Chronic allergic asthma induces T-cell exhaustion and impairs virus clearance in mice

BACKGROUND: Allergic asthma, one of the most common types of asthma, is thought to be highly susceptible to respiratory viral infections; however, its pathological mechanism needs to be elucidated. Recent studies have found impaired T-cell function in asthmatic mice. Therefore, we aimed to investigate the way by which asthma induction affects T-cell exhaustion in the lungs and assess the relationship between T-cell exhaustion and influenza viral infection. METHODS: Chronic allergic asthma mice were induced by intranasal injection of ovalbumin for 6 weeks and asthmatic features and T cell populations in lung or airway were assessed. To determine the influenza virus susceptibility, control and asthma mice were challenged with the human influenza virus strain A/Puerto Rico/8/1934 H1N1 and evaluated the survival rate, lung damage, and virus titer. RESULTS: Six weeks of OVA sensitization and challenge successfully induced chronic allergic asthma in a mouse model showing significant increase of sera IgE level and broncho-pathological features.

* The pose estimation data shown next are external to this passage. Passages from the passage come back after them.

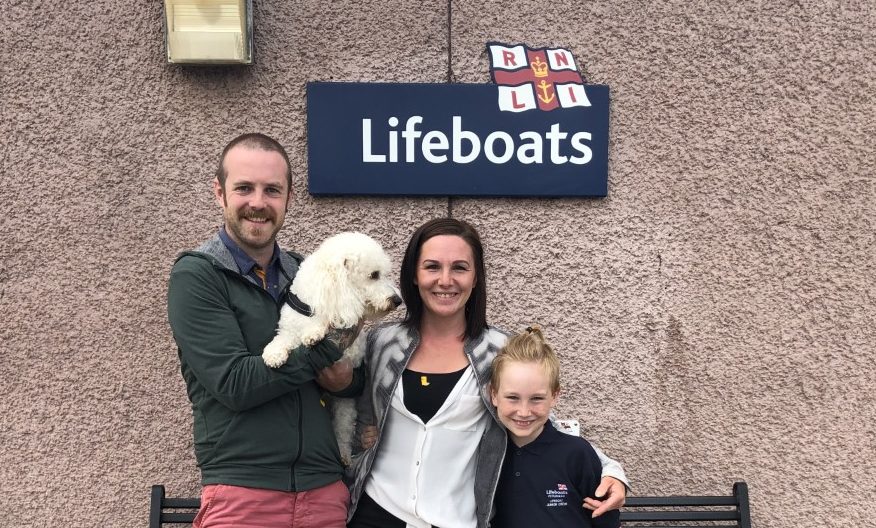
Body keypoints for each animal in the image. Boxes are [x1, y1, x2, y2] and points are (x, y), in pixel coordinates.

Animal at [258, 231, 398, 466]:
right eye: (374, 275)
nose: (397, 300)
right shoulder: (289, 326)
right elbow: (284, 338)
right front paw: (274, 353)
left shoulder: (349, 349)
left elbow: (326, 325)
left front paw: (314, 332)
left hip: (344, 407)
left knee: (343, 432)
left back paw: (343, 454)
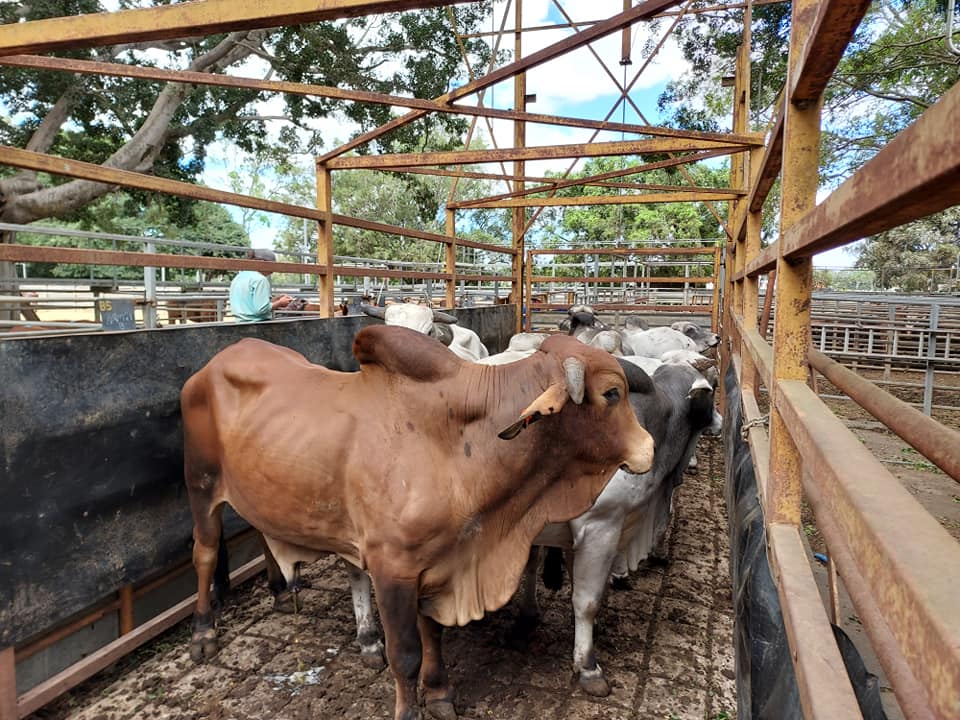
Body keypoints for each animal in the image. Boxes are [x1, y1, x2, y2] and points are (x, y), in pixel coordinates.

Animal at [180, 326, 655, 720]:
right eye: (612, 393)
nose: (649, 448)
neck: (458, 445)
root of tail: (212, 365)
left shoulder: (438, 563)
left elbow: (433, 636)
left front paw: (440, 692)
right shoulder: (393, 570)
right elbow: (405, 653)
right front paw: (410, 708)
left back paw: (281, 592)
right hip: (201, 485)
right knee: (204, 553)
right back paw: (203, 632)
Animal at [519, 359, 722, 697]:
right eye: (713, 390)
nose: (719, 422)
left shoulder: (577, 534)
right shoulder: (601, 527)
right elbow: (586, 601)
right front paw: (588, 666)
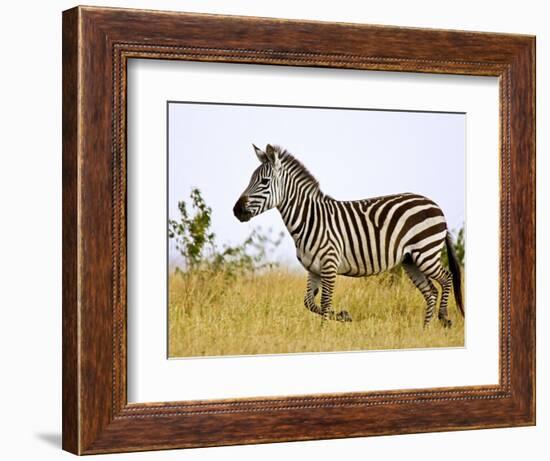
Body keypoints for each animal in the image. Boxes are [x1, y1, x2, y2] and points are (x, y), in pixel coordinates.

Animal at [234, 144, 466, 328]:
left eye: (264, 181)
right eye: (250, 179)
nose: (236, 210)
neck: (310, 218)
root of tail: (435, 205)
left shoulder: (329, 264)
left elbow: (325, 302)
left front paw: (323, 333)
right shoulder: (313, 269)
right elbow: (309, 303)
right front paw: (343, 316)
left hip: (425, 252)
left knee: (446, 278)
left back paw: (444, 318)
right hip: (411, 260)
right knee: (431, 291)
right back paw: (425, 330)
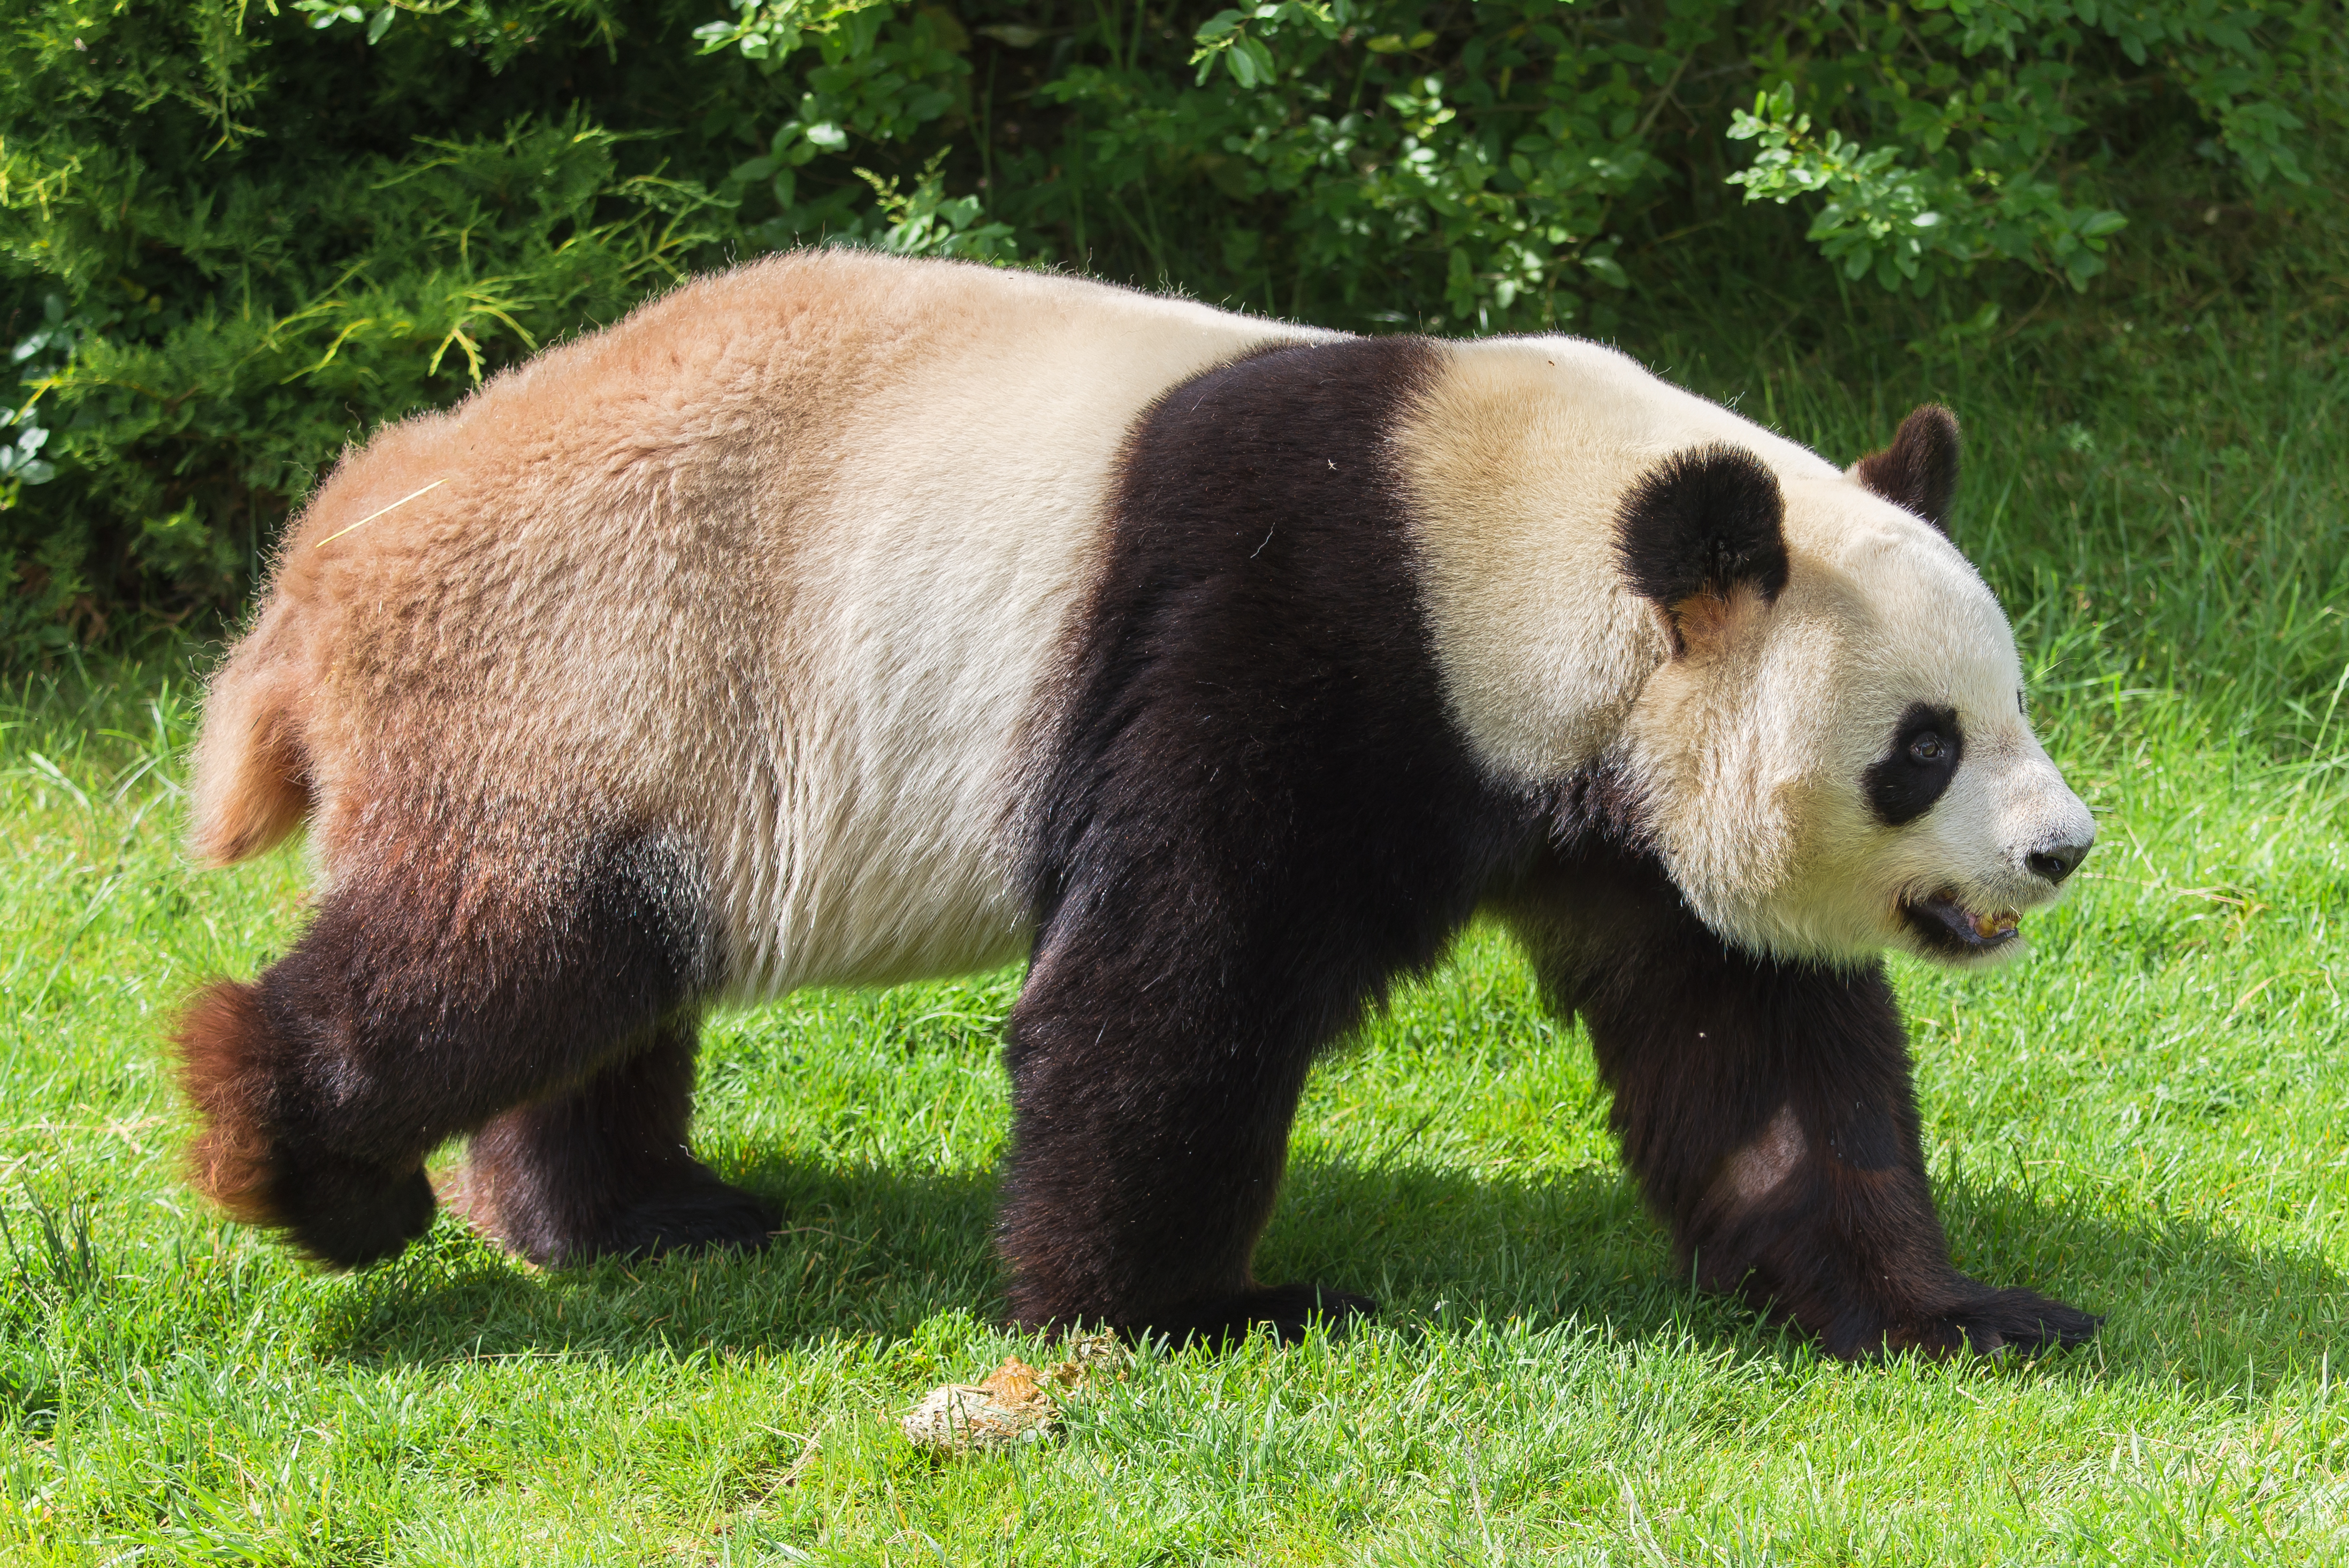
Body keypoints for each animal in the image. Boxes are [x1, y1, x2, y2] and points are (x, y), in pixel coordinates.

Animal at [173, 247, 2105, 1361]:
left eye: (2014, 702)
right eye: (1920, 746)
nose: (2058, 851)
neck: (1519, 546)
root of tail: (335, 543)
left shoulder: (1616, 815)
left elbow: (1756, 1048)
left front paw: (1951, 1311)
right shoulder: (1288, 629)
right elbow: (1173, 982)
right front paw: (1191, 1310)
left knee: (601, 988)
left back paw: (624, 1213)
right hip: (594, 663)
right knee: (504, 954)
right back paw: (312, 1165)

A significant decrease in interferon-γ-producing T-cell populations and an increase in exhausted T-cell populations in the lungs of OVA-induced asthmatic mice were observed. Asthmatic mice were more susceptible to influenza virus infection than control mice showing lower survival rate and higher virus titer in lung, and a positive correlation existed between T-cell exhaustion in the lung and virus titer. CONCLUSIONS: Asthma induction in mice results in the exhaustion of T-cell immunity, which may contribute to the defective capacity of viral protection. This study demonstrates a correlation between asthma conditions and viral susceptibility by investigating the functional characteristics of T-cells in asthma. Our results provide insights into the development of strategies to overcome the dangers of respiratory viral disease in patients with asthma. SUPPLEMENTARY INFORMATION: The online version contains supplementary material available at 10.1186/s12931-023-02448-9.